--- What you are asked to do ---
Your task is to reproduce exactly the lines from the line with "- **Mitigation:** Provide" through the end of the records below.

Source data: Begin

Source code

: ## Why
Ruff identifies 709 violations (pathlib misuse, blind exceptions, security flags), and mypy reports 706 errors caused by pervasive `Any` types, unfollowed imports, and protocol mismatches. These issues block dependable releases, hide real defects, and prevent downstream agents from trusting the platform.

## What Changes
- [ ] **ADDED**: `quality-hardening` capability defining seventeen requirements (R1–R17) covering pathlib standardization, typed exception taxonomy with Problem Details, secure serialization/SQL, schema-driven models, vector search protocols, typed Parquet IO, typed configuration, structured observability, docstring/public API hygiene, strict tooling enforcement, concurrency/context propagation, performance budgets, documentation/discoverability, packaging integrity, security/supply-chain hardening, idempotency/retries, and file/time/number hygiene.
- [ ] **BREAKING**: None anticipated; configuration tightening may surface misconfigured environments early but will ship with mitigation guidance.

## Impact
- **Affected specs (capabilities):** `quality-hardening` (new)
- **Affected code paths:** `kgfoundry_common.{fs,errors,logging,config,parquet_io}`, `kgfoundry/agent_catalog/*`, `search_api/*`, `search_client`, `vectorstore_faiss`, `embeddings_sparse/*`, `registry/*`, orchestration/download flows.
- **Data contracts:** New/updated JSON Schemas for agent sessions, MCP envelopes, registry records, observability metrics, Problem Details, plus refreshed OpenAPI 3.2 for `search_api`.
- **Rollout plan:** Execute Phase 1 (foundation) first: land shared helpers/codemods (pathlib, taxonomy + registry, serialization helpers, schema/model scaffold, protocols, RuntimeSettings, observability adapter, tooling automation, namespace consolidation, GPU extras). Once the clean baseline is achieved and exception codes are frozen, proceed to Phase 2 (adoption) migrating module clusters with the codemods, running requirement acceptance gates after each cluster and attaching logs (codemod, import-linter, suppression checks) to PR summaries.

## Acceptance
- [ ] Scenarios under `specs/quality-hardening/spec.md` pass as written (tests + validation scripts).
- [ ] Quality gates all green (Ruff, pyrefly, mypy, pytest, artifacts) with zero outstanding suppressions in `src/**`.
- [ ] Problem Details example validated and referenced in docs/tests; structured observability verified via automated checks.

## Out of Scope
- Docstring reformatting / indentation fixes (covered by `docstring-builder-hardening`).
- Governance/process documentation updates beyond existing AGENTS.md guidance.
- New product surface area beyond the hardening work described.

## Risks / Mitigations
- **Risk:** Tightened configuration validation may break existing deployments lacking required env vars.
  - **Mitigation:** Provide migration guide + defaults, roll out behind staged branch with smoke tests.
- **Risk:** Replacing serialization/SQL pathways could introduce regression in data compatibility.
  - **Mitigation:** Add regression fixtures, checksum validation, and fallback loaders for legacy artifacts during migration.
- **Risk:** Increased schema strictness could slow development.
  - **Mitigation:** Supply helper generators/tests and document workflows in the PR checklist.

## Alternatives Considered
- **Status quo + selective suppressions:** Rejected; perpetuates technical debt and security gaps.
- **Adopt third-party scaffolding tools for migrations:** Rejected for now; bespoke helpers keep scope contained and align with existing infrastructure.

Source data: End

--- Solution ---
  - **Mitigation:** Provide migration guide + defaults, roll out behind staged branch with smoke tests.
- **Risk:** Replacing serialization/SQL pathways could introduce regression in data compatibility.
  - **Mitigation:** Add regression fixtures, checksum validation, and fallback loaders for legacy artifacts during migration.
- **Risk:** Increased schema strictness could slow development.
  - **Mitigation:** Supply helper generators/tests and document workflows in the PR checklist.

## Alternatives Considered
- **Status quo + selective suppressions:** Rejected; perpetuates technical debt and security gaps.
- **Adopt third-party scaffolding tools for migrations:** Rejected for now; bespoke helpers keep scope contained and align with existing infrastructure.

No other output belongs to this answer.